While Chinese Rivals Raised Prices, DeepSeek Cut Its Own
DeepSeek just made autonomous AI agents economically thinkable. On Sunday the Chinese lab cut the cost of running its AI models repeatedly to one-tenth of its launch price — a permanent adjustment effective 12:15 UTC April 26, per DeepSeek API records. The move runs counter to the broader Chinese AI market: Kimi K2.6 and Zhipu GLM-5.1 both raised prices on their latest flagship releases, the South China Morning Post reported. DeepSeek went the other direction.
The practical implication matters more than the headline number. At V4 pricing, a full repository analysis — the kind that would cost roughly 35 cents with GPT-5.5 — runs about 5 cents with DeepSeek V4, before the promotional discount kicks in. Continuous autonomous coding agents, full-repo review on every pull request, AI pipelines too low-margin to justify at GPT-5.5 price points — these move from technically possible to economically viable in a single price cut.
The architecture underneath suggests this is structural, not promotional. DeepSeek validated V4 on Huawei Ascend NPUs alongside Nvidia GPUs, The Register reported — meaning the lab isn't dependent on Nvidia chips that US export controls have made difficult to source. V4 requires only 10 percent of the memory cache and 27 percent of the inference compute of its predecessor, even at its 1 million token context window. Those efficiency gains are the mechanism, not the discount.
On GPQA Diamond, a test of graduate-level reasoning, V4 scores 90.1 percent against Opus 4.7's 94.2. On BrowseComp, a long-context browsing benchmark, it reaches 83.4 percent against GPT-5.5's 84.4 — close enough to be competitive on some production workloads, VentureBeat's published tables show. The model is MIT licensed and integrates with Claude Code, OpenClaw, and OpenCode, VentureBeat reported.

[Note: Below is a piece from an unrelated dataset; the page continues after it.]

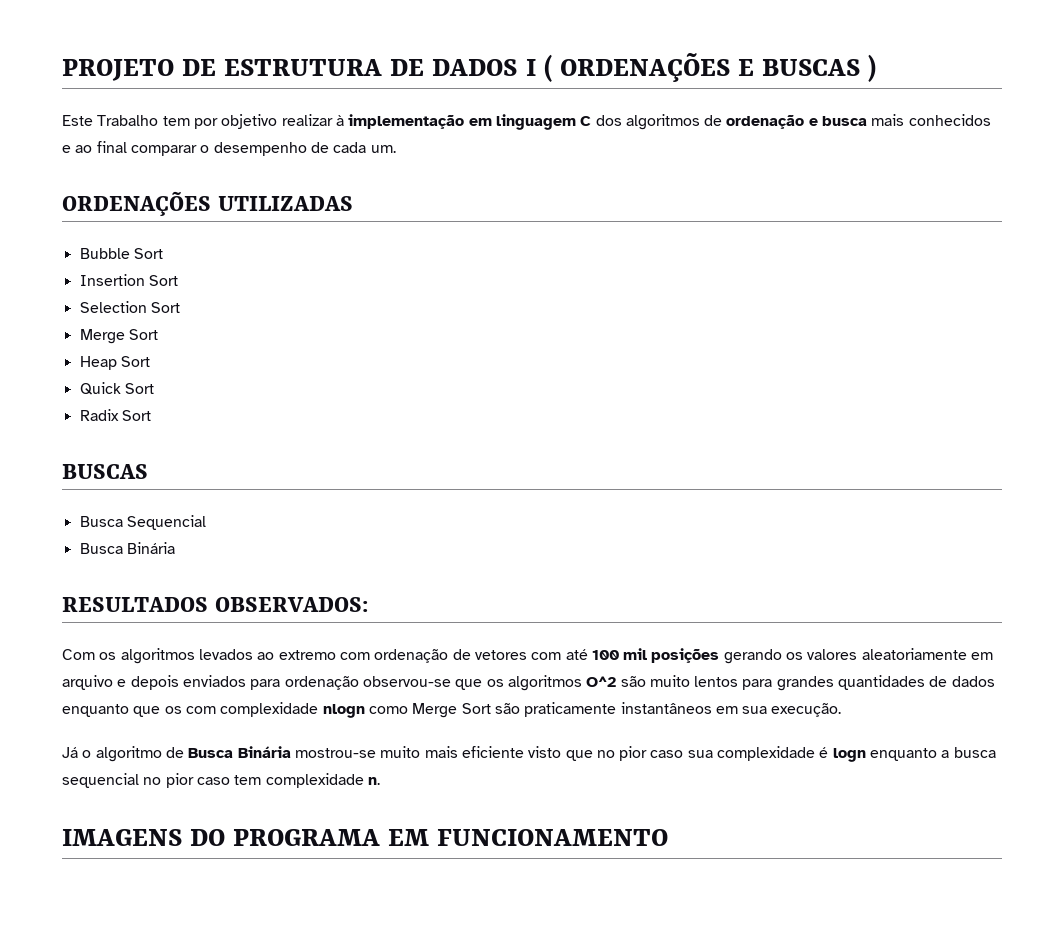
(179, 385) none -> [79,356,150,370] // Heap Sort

DeepSeek is raising from Tencent and Alibaba at a valuation north of $20 billion, according to the Financial Times and The Information — retention capital for researchers, not compute. The US government has alleged without public evidence that DeepSeek distilled outputs from US proprietary models to train its own. DeepSeek denies this. The dispute is unresolved.
What is not in dispute is the direction of the cost curve. If the economics hold under production load, the moat for frontier AI labs shifts from raw model quality toward proprietary data, regulatory position, and distribution scale. Those are the positions worth owning when the price of intelligence approaches a commodity input. Whether the category of products DeepSeek is pricing into existence actually materializes is the next data point worth watching.